Omar Sosa est accompagné d’un Marocain chanteur et joueur de gembri, espèce de guitare basse à deux cordes qui sert de symbole à l’Orchestre National de Barbès. Pas de batteur, mais un percussionniste brésilien dont les mains se multiplient comme celles du dieu Shiva alors que ses pieds aux chevilles ceintes de clochettes tintent sans cesse.

Omar Sosa est un trafiquant de sons. Il prépare son piano en trifouillant les cordes, en y jetant des colliers, avec un ordinateur de bord qui lui permet de garder son plan de vol pendant qu’il file dans les espaces interstellaires que son imagination mirifique nous fait découvrir. Puis il fait participer le public, lui apprend à battre la mesure, à chanter.

S’il pouvait abandonner son piano, il nous apprendrait bien à danser. Mais, pour notre plus grand bonheur, il ne le peut pas.
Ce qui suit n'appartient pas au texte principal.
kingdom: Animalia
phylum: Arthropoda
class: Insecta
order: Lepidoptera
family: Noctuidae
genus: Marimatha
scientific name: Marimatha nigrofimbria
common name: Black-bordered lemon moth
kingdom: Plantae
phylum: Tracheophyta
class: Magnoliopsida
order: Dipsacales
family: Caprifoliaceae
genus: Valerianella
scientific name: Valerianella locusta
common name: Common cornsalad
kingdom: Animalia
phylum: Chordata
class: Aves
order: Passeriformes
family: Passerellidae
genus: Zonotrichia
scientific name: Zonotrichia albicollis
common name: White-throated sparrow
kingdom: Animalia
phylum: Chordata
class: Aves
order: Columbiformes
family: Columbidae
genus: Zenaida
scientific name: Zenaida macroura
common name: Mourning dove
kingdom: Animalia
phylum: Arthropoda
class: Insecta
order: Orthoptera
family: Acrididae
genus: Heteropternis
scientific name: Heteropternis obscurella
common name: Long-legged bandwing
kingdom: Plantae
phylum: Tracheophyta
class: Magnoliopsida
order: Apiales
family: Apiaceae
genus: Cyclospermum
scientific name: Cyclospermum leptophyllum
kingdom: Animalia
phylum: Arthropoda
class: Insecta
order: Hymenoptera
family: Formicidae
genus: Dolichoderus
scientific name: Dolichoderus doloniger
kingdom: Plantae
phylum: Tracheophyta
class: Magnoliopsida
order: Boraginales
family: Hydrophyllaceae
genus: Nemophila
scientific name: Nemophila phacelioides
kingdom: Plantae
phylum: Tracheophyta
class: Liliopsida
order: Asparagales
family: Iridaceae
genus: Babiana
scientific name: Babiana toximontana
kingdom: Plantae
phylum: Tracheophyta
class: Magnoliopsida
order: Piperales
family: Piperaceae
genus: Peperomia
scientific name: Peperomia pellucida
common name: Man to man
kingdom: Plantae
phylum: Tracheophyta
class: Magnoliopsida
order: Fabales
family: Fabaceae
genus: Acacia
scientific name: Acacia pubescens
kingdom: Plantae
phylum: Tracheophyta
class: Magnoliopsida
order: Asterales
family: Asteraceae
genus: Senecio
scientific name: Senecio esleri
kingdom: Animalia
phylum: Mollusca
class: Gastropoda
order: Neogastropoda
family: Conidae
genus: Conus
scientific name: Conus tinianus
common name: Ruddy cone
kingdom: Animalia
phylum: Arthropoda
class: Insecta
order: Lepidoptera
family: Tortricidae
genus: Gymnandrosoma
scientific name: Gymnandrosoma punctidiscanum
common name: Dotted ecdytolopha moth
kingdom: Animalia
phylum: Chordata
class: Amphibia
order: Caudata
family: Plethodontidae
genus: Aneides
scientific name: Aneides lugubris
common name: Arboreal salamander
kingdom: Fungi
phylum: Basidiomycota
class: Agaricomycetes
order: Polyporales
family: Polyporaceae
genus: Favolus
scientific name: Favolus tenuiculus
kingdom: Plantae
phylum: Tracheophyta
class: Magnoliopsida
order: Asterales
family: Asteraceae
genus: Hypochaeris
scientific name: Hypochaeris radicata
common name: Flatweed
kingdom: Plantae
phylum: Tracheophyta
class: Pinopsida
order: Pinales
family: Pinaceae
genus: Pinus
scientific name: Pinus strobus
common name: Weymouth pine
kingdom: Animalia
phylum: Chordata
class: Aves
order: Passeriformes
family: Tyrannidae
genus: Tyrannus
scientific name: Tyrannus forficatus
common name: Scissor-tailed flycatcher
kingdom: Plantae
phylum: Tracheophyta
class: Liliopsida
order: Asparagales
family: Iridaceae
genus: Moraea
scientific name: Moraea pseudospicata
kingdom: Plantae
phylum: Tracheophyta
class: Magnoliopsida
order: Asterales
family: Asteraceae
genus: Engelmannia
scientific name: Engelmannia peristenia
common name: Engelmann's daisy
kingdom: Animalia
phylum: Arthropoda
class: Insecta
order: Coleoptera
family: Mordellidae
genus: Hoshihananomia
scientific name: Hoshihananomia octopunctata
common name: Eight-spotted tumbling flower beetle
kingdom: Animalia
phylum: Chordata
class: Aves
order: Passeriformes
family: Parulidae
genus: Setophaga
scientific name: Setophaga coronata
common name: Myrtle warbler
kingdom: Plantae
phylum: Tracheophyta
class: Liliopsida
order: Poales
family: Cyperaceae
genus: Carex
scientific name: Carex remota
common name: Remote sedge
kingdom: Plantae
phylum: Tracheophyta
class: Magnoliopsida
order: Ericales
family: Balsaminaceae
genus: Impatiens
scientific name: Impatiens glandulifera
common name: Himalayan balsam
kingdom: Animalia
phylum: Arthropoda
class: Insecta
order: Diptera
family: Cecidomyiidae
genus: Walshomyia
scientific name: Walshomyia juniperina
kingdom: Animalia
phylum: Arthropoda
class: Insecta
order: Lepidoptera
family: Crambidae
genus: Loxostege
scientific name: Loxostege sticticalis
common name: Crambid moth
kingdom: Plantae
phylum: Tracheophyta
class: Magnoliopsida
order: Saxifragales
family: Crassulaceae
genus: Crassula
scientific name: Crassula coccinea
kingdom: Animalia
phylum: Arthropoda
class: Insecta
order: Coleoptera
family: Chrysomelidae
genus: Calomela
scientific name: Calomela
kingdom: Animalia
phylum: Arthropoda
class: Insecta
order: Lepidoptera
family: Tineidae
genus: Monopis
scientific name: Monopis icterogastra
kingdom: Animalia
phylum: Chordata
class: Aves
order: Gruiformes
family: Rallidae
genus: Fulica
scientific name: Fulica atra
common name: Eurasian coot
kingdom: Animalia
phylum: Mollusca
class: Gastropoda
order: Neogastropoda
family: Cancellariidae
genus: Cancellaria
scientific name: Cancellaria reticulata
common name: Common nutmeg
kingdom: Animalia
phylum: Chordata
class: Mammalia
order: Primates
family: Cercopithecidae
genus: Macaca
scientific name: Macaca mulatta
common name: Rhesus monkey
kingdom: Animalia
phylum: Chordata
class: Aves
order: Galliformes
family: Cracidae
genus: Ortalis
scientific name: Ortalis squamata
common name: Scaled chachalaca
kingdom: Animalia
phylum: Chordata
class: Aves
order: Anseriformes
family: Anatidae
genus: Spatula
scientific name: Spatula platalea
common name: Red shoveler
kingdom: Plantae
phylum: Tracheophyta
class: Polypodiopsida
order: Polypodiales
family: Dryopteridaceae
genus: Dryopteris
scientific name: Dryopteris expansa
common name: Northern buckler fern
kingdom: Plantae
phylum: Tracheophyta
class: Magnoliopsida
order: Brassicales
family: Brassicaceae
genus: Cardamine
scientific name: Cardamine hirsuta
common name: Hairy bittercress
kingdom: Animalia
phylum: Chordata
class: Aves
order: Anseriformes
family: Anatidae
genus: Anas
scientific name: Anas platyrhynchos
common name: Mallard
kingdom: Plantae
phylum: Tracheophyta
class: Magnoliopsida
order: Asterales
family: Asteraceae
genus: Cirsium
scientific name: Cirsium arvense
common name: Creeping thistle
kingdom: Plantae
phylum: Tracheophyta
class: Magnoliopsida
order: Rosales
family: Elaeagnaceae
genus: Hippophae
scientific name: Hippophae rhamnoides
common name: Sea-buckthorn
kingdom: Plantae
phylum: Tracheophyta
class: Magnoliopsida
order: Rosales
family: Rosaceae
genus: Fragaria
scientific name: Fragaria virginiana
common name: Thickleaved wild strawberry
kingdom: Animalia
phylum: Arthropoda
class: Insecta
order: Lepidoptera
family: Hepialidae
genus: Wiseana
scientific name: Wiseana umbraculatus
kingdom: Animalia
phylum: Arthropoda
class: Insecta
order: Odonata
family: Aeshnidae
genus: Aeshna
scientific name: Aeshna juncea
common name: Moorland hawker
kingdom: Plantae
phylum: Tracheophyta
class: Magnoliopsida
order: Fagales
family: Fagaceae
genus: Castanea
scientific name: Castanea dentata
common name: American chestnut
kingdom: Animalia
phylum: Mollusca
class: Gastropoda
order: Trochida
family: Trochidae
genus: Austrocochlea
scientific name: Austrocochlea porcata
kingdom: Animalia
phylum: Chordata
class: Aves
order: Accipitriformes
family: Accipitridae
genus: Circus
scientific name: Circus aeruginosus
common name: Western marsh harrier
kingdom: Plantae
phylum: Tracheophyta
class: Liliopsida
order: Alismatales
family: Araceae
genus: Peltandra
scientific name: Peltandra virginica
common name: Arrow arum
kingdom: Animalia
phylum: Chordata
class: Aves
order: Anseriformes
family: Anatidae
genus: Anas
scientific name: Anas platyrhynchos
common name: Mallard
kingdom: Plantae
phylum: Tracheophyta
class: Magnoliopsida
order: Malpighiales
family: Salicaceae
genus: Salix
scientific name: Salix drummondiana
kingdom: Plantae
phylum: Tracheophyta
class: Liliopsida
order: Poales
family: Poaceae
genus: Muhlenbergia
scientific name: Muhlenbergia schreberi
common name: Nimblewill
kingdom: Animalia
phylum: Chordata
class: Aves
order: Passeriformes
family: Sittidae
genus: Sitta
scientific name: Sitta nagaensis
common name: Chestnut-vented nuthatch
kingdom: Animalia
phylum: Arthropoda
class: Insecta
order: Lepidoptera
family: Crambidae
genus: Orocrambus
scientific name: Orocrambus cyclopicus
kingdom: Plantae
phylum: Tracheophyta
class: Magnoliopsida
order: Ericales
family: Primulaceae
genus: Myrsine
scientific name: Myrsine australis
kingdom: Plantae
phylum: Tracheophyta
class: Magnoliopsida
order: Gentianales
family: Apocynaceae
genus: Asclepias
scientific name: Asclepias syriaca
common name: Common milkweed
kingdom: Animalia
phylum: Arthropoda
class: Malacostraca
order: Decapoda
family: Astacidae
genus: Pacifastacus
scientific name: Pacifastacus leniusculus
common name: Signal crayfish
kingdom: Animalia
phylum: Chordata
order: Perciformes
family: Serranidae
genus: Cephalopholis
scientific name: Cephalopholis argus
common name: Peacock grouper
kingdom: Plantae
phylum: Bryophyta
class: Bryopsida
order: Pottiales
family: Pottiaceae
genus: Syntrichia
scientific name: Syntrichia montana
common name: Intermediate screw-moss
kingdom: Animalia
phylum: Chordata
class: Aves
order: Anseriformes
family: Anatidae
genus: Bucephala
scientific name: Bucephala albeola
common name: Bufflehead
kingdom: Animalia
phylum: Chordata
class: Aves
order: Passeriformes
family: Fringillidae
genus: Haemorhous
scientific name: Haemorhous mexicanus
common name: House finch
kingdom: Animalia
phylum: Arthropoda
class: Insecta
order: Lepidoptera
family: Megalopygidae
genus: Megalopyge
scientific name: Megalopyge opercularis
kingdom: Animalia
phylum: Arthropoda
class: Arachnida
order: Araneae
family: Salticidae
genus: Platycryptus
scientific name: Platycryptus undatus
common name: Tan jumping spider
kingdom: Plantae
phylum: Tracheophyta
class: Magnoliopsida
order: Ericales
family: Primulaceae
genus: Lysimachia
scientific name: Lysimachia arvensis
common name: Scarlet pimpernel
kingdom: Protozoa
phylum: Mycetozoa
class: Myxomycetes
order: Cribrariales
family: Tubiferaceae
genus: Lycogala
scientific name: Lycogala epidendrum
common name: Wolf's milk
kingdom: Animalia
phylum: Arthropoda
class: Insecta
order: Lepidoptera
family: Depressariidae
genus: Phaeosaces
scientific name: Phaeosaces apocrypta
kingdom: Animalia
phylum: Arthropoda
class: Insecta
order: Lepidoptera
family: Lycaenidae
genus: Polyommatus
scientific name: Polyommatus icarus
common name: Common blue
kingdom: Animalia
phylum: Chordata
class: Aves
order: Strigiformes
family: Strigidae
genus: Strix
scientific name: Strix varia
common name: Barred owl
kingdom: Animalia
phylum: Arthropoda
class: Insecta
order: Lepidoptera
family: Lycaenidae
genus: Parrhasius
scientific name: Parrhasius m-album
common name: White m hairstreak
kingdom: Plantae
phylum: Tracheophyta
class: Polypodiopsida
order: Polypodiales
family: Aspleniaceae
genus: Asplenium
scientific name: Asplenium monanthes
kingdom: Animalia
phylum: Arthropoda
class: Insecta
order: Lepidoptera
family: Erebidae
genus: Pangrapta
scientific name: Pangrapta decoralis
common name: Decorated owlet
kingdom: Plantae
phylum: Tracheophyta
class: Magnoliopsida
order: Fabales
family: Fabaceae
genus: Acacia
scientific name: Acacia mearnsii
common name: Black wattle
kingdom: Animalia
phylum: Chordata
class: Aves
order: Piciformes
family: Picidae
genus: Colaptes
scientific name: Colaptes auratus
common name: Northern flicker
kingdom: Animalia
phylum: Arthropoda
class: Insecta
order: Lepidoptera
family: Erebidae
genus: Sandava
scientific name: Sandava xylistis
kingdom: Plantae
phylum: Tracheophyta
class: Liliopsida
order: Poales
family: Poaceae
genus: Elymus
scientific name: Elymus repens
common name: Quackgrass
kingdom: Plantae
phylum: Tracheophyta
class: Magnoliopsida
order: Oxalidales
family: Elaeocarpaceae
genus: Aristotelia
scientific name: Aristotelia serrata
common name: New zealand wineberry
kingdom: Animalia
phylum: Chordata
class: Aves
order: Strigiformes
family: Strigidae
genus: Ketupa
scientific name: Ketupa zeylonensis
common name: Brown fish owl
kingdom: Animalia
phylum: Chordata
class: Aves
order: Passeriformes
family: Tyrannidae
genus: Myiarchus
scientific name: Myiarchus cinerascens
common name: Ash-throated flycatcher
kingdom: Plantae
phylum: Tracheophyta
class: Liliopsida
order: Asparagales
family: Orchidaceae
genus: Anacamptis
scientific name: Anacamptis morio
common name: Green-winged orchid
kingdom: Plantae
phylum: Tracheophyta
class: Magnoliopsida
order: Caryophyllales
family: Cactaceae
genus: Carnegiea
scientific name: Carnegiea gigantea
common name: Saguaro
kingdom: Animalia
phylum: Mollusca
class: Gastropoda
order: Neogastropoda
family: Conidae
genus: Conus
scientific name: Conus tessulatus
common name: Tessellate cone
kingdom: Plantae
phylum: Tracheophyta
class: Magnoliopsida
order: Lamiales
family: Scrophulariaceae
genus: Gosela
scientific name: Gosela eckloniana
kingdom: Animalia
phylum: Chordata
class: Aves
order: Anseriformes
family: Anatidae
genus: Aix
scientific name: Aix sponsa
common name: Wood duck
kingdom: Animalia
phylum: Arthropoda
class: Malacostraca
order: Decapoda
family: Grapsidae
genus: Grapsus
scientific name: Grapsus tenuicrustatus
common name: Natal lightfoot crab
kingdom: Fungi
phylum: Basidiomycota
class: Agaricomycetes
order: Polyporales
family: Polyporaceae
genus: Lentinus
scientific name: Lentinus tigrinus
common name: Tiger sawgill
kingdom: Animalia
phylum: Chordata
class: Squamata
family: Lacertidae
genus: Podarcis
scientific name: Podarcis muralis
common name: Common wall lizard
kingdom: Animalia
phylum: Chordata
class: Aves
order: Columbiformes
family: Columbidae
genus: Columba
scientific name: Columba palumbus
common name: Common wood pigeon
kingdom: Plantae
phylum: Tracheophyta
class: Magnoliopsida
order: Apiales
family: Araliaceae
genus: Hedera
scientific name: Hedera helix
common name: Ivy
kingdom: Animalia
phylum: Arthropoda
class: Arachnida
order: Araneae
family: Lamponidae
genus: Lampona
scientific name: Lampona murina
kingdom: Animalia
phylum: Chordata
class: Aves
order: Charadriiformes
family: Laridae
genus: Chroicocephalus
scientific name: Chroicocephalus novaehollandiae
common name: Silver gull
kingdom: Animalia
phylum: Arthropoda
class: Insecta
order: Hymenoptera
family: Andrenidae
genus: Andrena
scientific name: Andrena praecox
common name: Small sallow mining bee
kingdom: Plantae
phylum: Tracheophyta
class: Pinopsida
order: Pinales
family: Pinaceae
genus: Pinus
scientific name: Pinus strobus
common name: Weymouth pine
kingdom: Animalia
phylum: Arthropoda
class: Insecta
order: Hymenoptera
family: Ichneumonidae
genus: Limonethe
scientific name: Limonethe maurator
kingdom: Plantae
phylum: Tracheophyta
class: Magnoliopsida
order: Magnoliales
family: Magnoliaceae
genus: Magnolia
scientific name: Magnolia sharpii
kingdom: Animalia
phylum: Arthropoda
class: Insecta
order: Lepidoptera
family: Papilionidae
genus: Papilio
par Guillaume Lagrée // Publié le 15 mars 2004
P.-S. :

Festival varié et réussi cette année. Mais le manque de moyens est criant. La même semaine avait lieu à Rennes le festival de théâtre « Mettre en scène », qui mobilisait le Théâtre National de Bretagne, les médias locaux et nationaux, les subventions, bref, l’attention. Pas facile non plus de faire un festival de jazz à Rennes un mois avant les Transmusicales, festival de rock universellement reconnu, du moins aux dires de ses promoteurs.
La MJC Bréquigny se glisse dans les interstices que laissent ces grosses machines pour réussir son festival. Pour le 15è anniversaire en 2004, on nous promet monts et merveilles. Affaire à suivre.